February 7, 2015 | Unregistered Commenterhatboxghost

by the way......the hatbox ghost is coming back!

February 8, 2015 | Unregistered Commenterhatboxghost

I'm wondering the same Hatbox Ghost! I love this site. Wish he would keep writing articles like this!!!

February 8, 2015 | Unregistered CommenterTriple Z

i do not know if you are allowed to change your user name so if you want me to change my name back fine.

by the way, i miss the malestrom

February 11, 2015 | Unregistered Commenterpiano phantom

changed it back! :)

February 23, 2015 | Unregistered Commenterhatboxghost

Another timing issue was that the country of Norway was no longer willing to financially support the Epcot pavilion. Therefore I think Disney felt that if they were footing the bill they might as well change it to something that benefits them further.
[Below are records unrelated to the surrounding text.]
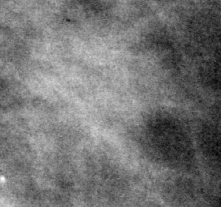
Region of interest cut from a scanned film mammogram (one marked finding), left breast, MLO view.
Finding: mass, shape irregular, margins spiculated; BI-RADS assessment category 4; subtlety rating 3 on a 1 (subtle) to 5 (obvious) scale; pathology result (as recorded, not read from the image): malignant.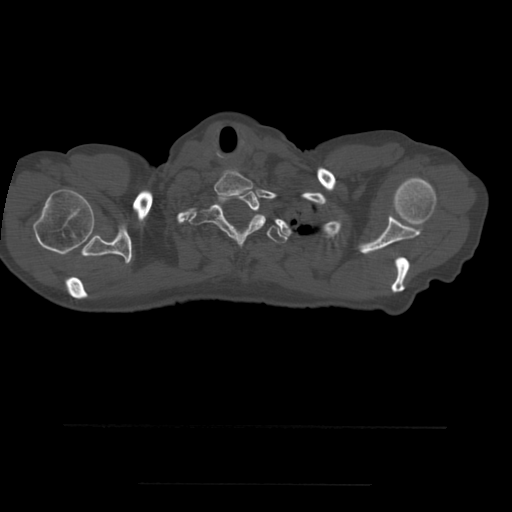
CT including the spine, one axial slice. Position 445 of 544 along the scan axis. Bone window (W 1800 / L 400 HU). 1.25 mm slice thickness. 512 × 512 image matrix, field of view 350 × 350 mm. Patient age 58 years. From the clinical record (not read from this slice): primary cancer: lung.
Outlined on this slice (semi-automatically segmented with operator editing):
- T1 vertebra: bounding box <188,190,266,246> (left, top, right, bottom; pixels)
- T2 vertebra: <255,215,288,243>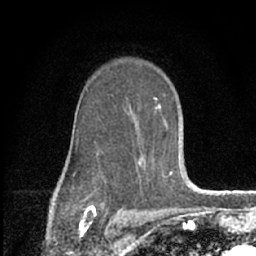
Breast MRI (dynamic contrast-enhanced), one axial slice; position 44 of 66 along the scan axis; cropped to one breast; dynamic contrast-enhanced series, time point 2 of 7 at this slice position (early post-contrast); 1.5 T; TE 3.1 ms, TR 6.3 ms; 2.4 mm slice thickness; 256 × 256 image matrix, field of view 135 × 135 mm. Female patient.
Annotated regions visible in this slice (semi-automatically segmented with operator editing):
- enhancing-tissue mask used for the functional tumour volume (all voxels passing the contrast-enhancement thresholds inside the analysis volume; usually the tumour): box from (x=77, y=97) to (x=173, y=176) px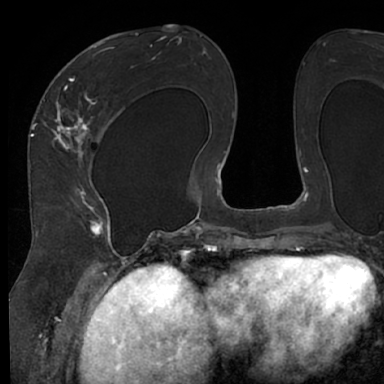
Breast MRI (dynamic contrast-enhanced), one axial slice. Slice 35 of 66 in the series (ordered by position). Cropped to one breast. Dynamic contrast-enhanced series, time point 2 of 7 at this slice position (early post-contrast). 1.5 T. TE 3 ms, TR 6.2 ms. 2.4 mm slice thickness. 384 × 384 image matrix, field of view 247 × 247 mm. Female patient.
Annotated regions visible in this slice (semi-automatic segmentation, software-assisted and operator-edited):
- enhancing-tissue mask used for the functional tumour volume (all voxels passing the contrast-enhancement thresholds inside the analysis volume; usually the tumour): bounding box (x1, y1, x2, y2) in pixels: (48, 63, 122, 245)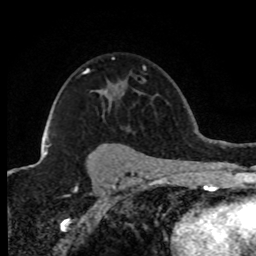
Breast MRI (dynamic contrast-enhanced), one axial slice; position 56 of 80 along the scan axis; cropped to one breast; dynamic contrast-enhanced series, time point 2 of 8 at this slice position (early post-contrast); 1.5 T; TE 4.2 ms, TR 7.1 ms; 256 × 256 image matrix, field of view 150 × 150 mm. Female patient.
Annotated regions visible in this slice (semi-automatically segmented with operator editing):
- enhancing-tissue mask used for the functional tumour volume (all voxels passing the contrast-enhancement thresholds inside the analysis volume; usually the tumour): bounding box [x1, y1, x2, y2] px = [44, 68, 89, 155]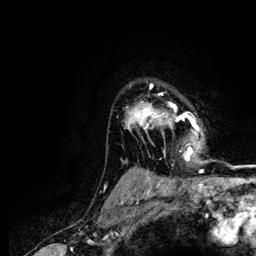
Breast MRI (dynamic contrast-enhanced), one axial slice. Slice 96 of 116 in the series (ordered by position). Cropped to one breast. Dynamic contrast-enhanced series, time point 2 of 5 at this slice position (early post-contrast). 3 T. TE 4.2 ms, TR 7.9 ms. 256 × 256 image matrix. Female patient.
Outlined on this slice (semi-automatically segmented with operator editing):
- enhancing-tissue mask used for the functional tumour volume (all voxels passing the contrast-enhancement thresholds inside the analysis volume; usually the tumour): bounding box <126,86,199,160> (left, top, right, bottom; pixels)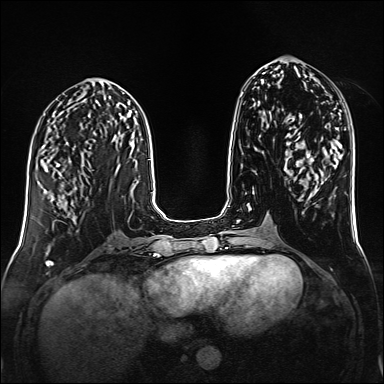
Breast MRI (dynamic contrast-enhanced), one axial slice; slice 62 of 160 in the series (ordered by position); dynamic contrast-enhanced series, time point 2 of 6 at this slice position (early post-contrast); 1.5 T; TE 2.3 ms, TR 5.2 ms; 1 mm slice thickness; 384 × 384 image matrix. Female patient.
Annotated regions visible in this slice (semi-automatic segmentation, software-assisted and operator-edited):
- enhancing-tissue mask used for the functional tumour volume (all voxels passing the contrast-enhancement thresholds inside the analysis volume; usually the tumour): bounding box [x1, y1, x2, y2] px = [54, 168, 62, 177]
May 3, 2016 | Unregistered CommenterJon

My concern is multi-facetted. One, Epcot is slowly moving away from Disney's vision and dream - the Experimental Prototype Community of Tomorrow. Disney loved America and he loved progress. One of the things that was great about Speedway was that it taught while it entertained, like the best of Disney Imagineering always did. The same was true with Maelstrom.

I have to wonder how the government of Norway felt when executives told them that they were going to butcher their culture in the name of money. Frozen catered to a very specific audience that is already phasing out of it. What I liked about the International Showcase was that it highlighted the actually culture of the country it strove to represent - and as you've already pointed out, Frozen doesn't take place in Norway, and was based on a story written by a Dutchman. Pretty loose premise for Norway, if you ask me.

My mom went on the new ride and HATED it. It has ruined Norway for her, which was always her favorite country. This change was a huge mistake on Disney's part and I think they will wind up regretting it and losing a lot of money to change it back.

July 7, 2017 | Unregistered CommenterKatie H.